Some comments on David's post of 11/24/97.
Hi David,
As always, it's good to hear from you even when we find ourselves
disagreeing. Since you state that
"I have not been able to follow all aspects of the discussion between
John and Duncan on this topic, and have not kept copies of all of their
posts."
I thought I'd first review some of the points I made in previous posts
and then comment on yours.
1. Using Marx's idea of moral depreciation, I was unable to develop
a way in which the amount of that type of depreciation could be
seen as part of "c" (used up fixed capital) such that the capital
value advanced as fixed capital would be preserved as technical
change takes place. I had rejected the idea that moral depreciation
was simply a deduction from profit.
2. How to separate depreciation from profit using present values was
unknown to accountants until several years (about 6 or so) after
Marx's death.
3. "The Effect of Turnover on the Rate of Profit", the title of Chapter
4 of Vol. 3 of Capital, was entirely written by Engels as Marx left
him with nothing but a blank page for that chapter. There we find
nothing concerning the depreciation and turnover of fixed capital
and its effect on the rate of profit.
4. Dumenil and Levy note the difference between the RRI and the rate of
profit in their study of the rate of profit in the U.S. Concerning the
RRI, they cite Fisher and McGowan's piece published in 1983 in the
AER. The responses to that article and the rejoinder by Fisher are
also noted by Dumenil and Levy.
In that rejoinder Fisher acknowledges his precursors. One of whom is
Harcourt (1965) who in turn traces his interest in depreciation to
Robinson.
Basically, Fisher and Harcourt show why the RRI will generally
deviate from the accounting rate of profit. Dumenil and Levy
respond to this, not by denying it, but by using data to show that
the RRI and rate of profit seem to move in the same fashion over
time. In their book, however, there is a 10 year lag between the
RRI and the rate of profit.
5. In a post last summer(?), I noted that by simply assuming that capital
accumulates with no technical change and a constant RRI, the rate
of profit can fall (It could also increase depending on the
assumptions.) as the stratification of fixed capital changes.

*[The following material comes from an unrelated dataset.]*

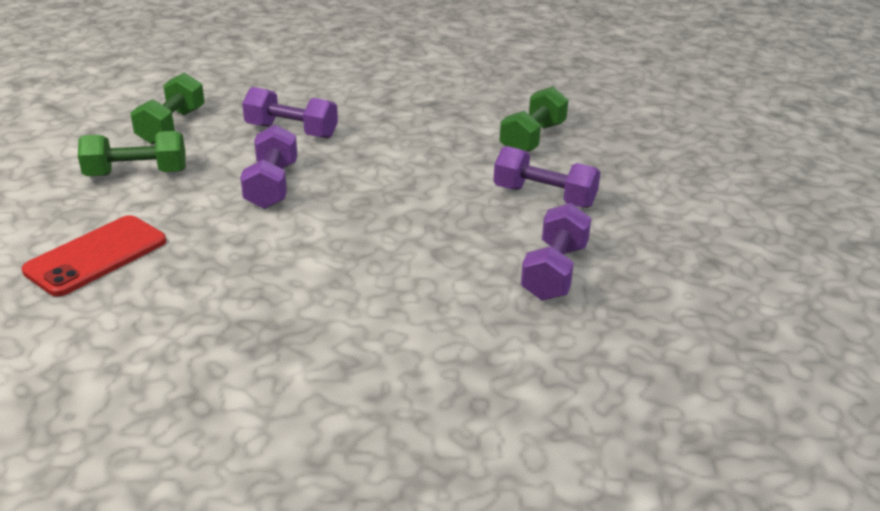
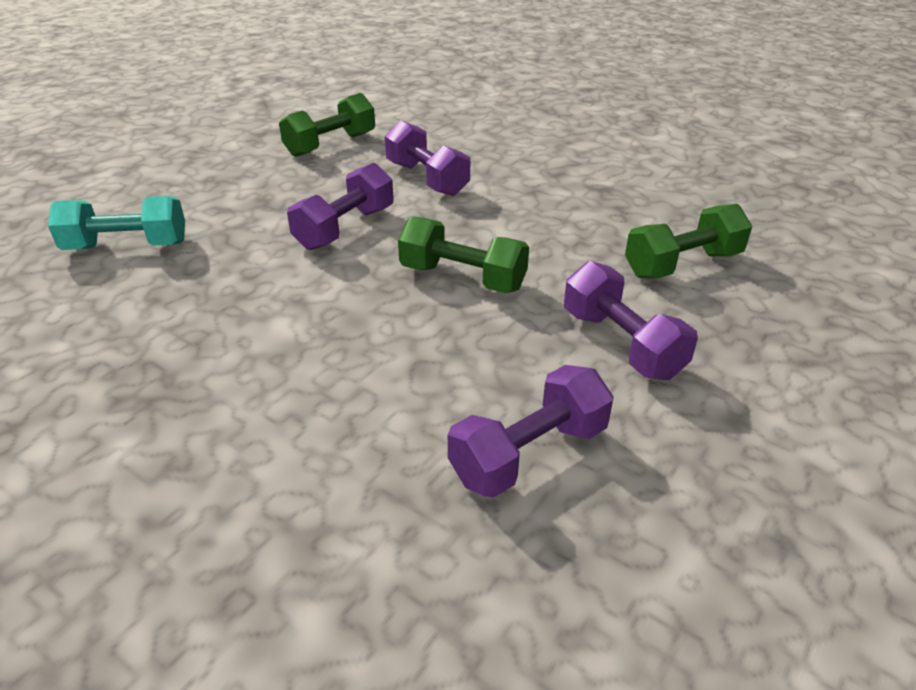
camera: 35 degrees right, 5 degrees up
(96, 256) = (127, 246): red phone -> turquoise dumbbell
(136, 173) = (251, 180): green dumbbell -> green dumbbell (462, 278)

Duncan was quick to point out that the "more sophisticated" studies
of the rate of profit took into account this possibility. Here,
as I recall, he noted the works of Dumenil and Levy and that of
Robert Gordon.
Dumenil and Levy uncover increasing stratification of fixed capital
in U.S. economy shortly prior to as well as after the depression.
As I recall shortly after the end of WWII, stratification decrease.
As Duncan told us recently, they are exploring this phenomenon as
we speak and, according to Duncan, have a paper concerning this
Enough of this, now on to your post.
David wrote:
The rate of return on investment is essentially the internal rate of
return to a specific purchase of capital goods, computed by discounting the
(finite or infinite) stream of future returns and equating the sum of such
discounted returns to the cost of the capital goods. As we all learned in
school, this is formulated as
K = P1/(1+r) + P2/(1+r)^2 + . . . + Pn/(1+r)^n (for the finite case)
John comments:
Here, I think we are talking about apples and oranges. I would write:
K = A1/(1+r) + A2/(1+r)^2 + . . . + An/(1+r)^n (for the finite case)
where An=Pn+Cn, Pn is the profit or surplus value, Cn is the amount of
fixed capital used up in period n, given that advances of circulating
capital are assumed to be negligible. We then have a way of
computing r, the RRI, in the case of depreciating fixed capital.
What I cannot understand is how your formula tells us anything about
capitalists recovering their initial investment. Am I missing
something here or should I give more attention to your concluding
remark that
David wrote:
I can't offer any suggestions concerning depreciation. I have been
working with "pure fixed capital" models too long!
John comments:
Well, as you might have guessed, I think those "pure fixed capital
models" can be misleading.
Take care,
John